To address this, we propose a novel regularization strategy termed Reference Masking Regularization to improve anchored training. This method involves zeroing out the reference while maintaining the residual fixed, allowing the model to process tuples in a way that discourages meaningful predictions when the reference is masked. It is done so by mapping these masked tuples to high-entropy predictions (uniform probabilities). We control this regularization via a user-defined masking probability ( \alpha ) which is chosen based on the convergence properties of anchored training. Our approach significantly enhances generalization accuracy, particularly with larger reference sets, without compromising inference efficiency, as demonstrated by our experimental results. The figure above depicts the conceptual diagram of our approach along with a simple pseudo-code.

A Deep Dive Into Our Anchored Models Reveals Interesting Properties!

How well does Anchoring v2.0 work in practice?
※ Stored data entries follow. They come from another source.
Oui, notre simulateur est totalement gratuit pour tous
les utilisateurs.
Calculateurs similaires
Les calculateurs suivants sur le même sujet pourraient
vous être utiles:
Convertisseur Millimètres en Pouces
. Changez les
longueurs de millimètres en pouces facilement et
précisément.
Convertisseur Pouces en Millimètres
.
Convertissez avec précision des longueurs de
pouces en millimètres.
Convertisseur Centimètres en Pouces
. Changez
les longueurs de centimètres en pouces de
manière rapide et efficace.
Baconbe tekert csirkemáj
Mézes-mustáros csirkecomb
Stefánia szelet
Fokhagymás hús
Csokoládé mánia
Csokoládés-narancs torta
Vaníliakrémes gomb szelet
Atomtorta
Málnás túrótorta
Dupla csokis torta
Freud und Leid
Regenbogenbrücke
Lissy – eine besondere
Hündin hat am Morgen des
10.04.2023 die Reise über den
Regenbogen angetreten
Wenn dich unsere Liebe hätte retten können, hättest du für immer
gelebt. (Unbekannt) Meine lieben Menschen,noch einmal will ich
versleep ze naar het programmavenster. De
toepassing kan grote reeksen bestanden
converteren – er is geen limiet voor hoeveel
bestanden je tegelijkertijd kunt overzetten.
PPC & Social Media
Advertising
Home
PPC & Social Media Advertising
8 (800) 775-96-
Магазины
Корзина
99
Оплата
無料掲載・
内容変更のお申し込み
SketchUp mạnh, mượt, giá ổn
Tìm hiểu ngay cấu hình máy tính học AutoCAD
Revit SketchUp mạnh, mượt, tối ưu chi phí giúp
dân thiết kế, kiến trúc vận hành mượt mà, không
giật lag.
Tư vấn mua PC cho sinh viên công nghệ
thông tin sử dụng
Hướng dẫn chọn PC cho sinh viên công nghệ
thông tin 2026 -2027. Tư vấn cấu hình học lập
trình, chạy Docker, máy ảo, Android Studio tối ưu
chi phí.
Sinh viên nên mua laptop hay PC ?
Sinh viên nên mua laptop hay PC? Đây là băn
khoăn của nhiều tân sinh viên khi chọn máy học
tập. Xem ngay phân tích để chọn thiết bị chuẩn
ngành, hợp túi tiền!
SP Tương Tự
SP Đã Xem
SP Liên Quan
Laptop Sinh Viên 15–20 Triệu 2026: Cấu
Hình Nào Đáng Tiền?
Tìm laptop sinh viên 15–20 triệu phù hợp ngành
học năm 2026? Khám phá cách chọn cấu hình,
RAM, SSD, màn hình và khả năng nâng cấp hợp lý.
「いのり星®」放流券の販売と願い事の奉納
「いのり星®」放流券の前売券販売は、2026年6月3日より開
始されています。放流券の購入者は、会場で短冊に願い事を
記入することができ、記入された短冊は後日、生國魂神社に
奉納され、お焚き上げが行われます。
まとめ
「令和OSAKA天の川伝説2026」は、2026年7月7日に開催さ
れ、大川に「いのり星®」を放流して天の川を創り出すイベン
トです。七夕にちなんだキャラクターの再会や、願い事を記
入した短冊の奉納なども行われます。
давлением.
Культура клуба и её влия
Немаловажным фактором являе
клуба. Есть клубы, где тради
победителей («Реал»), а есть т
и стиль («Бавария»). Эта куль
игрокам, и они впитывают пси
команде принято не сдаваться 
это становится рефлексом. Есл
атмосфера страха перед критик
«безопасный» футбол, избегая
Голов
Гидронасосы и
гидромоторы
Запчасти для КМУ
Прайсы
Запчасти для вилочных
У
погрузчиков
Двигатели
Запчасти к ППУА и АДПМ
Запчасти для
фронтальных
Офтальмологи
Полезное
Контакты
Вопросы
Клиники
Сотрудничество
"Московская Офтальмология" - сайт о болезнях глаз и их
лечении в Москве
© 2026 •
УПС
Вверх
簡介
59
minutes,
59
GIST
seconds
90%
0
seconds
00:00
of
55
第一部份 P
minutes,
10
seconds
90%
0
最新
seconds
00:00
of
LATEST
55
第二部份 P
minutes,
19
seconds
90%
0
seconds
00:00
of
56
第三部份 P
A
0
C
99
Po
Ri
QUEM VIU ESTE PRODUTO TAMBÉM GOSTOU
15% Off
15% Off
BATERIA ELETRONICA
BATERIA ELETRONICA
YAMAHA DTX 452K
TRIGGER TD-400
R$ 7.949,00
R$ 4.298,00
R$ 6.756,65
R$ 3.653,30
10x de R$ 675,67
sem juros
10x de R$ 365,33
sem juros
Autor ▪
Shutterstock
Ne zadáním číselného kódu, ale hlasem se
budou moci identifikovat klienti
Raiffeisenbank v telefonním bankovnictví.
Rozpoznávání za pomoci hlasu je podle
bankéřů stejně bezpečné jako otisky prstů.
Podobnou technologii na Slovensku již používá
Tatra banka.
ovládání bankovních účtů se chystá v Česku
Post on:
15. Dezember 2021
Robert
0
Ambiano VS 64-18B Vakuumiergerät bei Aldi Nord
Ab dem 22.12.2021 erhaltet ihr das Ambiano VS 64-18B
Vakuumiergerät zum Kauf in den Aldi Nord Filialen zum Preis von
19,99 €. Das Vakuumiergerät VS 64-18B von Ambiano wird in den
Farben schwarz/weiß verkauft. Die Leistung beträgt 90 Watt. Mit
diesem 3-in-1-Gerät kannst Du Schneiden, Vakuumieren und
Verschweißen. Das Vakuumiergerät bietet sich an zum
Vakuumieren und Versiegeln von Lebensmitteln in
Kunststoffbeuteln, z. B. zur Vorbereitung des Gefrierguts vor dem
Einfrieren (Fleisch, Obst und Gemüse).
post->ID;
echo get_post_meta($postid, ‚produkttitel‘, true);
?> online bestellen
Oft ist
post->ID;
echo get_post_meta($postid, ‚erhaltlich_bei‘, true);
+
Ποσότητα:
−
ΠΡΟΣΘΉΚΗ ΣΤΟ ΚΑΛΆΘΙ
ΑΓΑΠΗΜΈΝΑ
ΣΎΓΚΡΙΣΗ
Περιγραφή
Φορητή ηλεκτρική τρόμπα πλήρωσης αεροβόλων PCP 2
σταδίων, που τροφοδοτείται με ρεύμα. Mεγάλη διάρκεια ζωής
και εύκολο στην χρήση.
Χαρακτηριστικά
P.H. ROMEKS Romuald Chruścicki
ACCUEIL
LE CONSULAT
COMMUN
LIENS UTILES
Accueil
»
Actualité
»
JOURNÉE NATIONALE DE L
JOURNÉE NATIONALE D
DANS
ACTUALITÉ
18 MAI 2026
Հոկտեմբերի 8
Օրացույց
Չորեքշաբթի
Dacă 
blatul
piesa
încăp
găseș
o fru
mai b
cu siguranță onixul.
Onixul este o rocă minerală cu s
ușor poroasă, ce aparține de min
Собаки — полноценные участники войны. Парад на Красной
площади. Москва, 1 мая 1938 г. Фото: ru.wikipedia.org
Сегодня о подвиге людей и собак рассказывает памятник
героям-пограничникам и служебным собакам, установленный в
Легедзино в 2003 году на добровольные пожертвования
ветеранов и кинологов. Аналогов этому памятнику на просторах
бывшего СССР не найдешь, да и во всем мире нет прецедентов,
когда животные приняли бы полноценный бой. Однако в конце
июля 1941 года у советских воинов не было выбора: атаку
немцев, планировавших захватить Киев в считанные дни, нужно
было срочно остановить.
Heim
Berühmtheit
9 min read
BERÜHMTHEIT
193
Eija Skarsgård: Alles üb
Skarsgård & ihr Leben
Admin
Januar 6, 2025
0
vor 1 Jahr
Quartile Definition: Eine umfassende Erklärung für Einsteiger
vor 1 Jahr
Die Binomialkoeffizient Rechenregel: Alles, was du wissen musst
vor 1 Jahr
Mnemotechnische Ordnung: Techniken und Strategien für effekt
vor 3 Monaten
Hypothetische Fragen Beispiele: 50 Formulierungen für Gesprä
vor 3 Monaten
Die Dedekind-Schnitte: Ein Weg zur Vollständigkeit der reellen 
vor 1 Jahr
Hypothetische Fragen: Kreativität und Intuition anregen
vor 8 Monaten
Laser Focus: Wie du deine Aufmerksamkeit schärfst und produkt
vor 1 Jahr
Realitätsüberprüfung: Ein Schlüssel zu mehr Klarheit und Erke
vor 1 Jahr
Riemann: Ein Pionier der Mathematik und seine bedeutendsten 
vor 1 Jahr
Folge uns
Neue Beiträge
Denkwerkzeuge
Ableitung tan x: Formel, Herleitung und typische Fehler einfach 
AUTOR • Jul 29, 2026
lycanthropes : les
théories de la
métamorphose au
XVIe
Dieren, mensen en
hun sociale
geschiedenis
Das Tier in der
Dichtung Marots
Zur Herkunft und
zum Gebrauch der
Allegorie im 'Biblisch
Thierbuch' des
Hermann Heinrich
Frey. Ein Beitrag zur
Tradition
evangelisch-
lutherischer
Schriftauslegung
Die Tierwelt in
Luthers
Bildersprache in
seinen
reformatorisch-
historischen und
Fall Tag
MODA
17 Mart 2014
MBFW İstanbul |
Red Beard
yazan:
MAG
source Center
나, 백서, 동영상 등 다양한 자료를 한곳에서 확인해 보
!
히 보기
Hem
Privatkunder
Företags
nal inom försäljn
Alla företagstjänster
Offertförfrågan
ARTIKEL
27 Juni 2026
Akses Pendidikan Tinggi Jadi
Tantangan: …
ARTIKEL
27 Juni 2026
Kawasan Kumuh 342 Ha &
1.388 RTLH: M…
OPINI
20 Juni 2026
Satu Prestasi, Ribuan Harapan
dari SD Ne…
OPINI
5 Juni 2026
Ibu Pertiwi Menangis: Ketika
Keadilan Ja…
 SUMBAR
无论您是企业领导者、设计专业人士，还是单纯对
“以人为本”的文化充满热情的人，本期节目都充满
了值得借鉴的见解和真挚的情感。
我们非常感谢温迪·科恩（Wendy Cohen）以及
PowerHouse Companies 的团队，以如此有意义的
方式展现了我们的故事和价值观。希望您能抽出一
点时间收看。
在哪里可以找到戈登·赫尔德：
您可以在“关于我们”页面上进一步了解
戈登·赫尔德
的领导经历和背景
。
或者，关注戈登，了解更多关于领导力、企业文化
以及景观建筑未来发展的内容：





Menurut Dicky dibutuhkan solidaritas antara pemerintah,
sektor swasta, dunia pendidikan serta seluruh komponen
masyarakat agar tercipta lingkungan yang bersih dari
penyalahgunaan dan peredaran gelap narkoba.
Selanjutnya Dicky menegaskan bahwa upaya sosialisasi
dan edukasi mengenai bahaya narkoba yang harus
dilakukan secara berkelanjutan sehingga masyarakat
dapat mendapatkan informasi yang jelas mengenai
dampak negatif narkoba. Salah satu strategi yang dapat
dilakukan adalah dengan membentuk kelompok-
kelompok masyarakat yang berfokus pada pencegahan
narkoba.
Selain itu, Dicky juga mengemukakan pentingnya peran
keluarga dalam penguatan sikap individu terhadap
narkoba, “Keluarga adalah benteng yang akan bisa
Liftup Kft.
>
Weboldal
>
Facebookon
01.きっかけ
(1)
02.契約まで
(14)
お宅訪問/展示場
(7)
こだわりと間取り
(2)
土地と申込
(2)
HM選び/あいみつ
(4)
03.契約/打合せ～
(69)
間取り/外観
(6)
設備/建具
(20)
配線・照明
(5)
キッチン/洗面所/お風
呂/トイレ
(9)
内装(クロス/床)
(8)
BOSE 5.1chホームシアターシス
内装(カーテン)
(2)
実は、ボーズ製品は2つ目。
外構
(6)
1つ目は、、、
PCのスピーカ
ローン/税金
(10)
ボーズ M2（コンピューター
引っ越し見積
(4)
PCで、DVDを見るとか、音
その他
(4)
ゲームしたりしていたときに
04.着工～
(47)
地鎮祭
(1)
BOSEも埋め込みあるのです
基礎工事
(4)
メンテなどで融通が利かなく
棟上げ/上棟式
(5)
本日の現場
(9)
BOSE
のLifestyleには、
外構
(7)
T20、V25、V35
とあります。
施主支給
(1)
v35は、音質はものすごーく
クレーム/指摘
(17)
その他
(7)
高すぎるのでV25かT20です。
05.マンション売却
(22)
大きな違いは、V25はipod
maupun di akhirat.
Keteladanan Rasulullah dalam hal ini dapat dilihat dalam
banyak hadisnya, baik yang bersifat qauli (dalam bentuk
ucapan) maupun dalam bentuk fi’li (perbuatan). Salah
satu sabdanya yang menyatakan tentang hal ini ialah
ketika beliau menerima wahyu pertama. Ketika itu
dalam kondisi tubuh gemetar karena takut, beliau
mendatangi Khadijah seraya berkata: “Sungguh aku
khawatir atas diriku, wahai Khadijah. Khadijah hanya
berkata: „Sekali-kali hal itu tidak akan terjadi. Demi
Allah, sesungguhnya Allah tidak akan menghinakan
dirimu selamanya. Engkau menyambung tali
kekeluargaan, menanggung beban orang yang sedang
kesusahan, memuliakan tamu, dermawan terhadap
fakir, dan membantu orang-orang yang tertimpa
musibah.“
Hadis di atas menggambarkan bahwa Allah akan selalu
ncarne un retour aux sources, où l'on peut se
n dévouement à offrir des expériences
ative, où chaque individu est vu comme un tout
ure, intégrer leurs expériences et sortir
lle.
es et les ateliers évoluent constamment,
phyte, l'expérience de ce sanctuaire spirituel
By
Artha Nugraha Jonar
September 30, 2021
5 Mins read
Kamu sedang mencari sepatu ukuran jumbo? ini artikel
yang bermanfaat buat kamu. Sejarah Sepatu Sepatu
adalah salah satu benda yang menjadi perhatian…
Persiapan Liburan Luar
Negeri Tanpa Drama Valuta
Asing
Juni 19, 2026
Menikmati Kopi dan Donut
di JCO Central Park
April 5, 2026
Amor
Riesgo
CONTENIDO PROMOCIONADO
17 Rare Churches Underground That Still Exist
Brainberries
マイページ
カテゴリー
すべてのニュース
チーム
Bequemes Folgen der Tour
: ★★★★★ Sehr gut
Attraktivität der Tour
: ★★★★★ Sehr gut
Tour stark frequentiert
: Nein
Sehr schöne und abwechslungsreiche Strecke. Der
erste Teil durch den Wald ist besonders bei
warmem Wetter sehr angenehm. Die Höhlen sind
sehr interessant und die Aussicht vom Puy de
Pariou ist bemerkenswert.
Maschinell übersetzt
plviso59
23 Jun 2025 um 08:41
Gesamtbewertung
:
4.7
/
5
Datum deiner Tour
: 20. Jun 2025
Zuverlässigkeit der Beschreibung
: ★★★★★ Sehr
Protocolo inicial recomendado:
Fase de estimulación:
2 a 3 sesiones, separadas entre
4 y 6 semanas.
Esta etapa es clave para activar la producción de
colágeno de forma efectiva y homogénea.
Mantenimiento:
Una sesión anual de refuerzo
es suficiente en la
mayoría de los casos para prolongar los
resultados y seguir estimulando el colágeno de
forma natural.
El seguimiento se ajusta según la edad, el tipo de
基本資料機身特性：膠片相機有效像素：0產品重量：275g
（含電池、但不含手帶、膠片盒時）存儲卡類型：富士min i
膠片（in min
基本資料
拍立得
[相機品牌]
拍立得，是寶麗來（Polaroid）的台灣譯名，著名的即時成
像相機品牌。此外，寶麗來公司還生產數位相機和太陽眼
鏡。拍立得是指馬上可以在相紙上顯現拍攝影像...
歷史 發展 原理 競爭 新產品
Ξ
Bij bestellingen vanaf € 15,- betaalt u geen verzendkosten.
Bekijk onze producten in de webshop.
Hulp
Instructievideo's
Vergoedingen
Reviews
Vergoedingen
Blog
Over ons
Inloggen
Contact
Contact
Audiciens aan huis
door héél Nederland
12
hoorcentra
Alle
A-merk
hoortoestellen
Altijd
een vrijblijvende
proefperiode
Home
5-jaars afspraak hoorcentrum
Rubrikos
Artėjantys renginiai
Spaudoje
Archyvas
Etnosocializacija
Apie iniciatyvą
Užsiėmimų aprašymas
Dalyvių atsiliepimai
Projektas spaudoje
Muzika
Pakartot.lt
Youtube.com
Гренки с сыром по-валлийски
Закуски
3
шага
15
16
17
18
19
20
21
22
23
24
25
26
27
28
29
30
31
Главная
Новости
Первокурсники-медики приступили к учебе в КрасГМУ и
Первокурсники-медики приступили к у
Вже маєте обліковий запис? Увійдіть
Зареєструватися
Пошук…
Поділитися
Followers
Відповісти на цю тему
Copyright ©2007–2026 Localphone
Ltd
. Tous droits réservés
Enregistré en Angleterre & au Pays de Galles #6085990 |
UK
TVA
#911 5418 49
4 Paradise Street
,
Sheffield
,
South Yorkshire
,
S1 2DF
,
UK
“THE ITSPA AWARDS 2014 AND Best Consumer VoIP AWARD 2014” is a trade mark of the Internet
We make a number of interesting findings about Anchoring v2.0:

How does the generalization, calibration and anomaly rejection properties look like? Across datasets of varying scale (e.g., CIFAR $\rightarrow$ ImageNet) and architectures (e.g., ResNets $\rightarrow$ SWIN), our protocol achieves consistent improvement in performance in all the three fronts. We make an interesting observation that the magnitude of relative increase from the baseline increases with increase in the parameter complexity of the architecture. Anchoring achieves all this without any additional bells and whistles.
Does anchored training compromise performance? No! It is a general protocol applicable to any architecture and typically leads to improved generalization, particularly under distribution shifts.
Do the benefits remain when we adapt anchored models by training linear probes? Yes! We train linear probes on top of our pre-trained anchored transformers and evaluate them under two scenarios (i) ID Eval: Here, both the training and test datasets originate from the same distribution (e.g., Train and Test on DomainNet Photos) & (ii) OOD Eval: Here, the training and test datasets are distribution shifted (e.g., Train on DomainNet Photos, Test on DomainNet Sketch). In both cases, we observe an average accuracy increase of ~2% indicating the efficacy of our anchored models in being improved feature extractors.
Can anchoring be applied to other modalities? Yes! Anchoring is data and architecture agnostic and can be used to train on graphs, text, audio, time series using a suitable optimization protocol.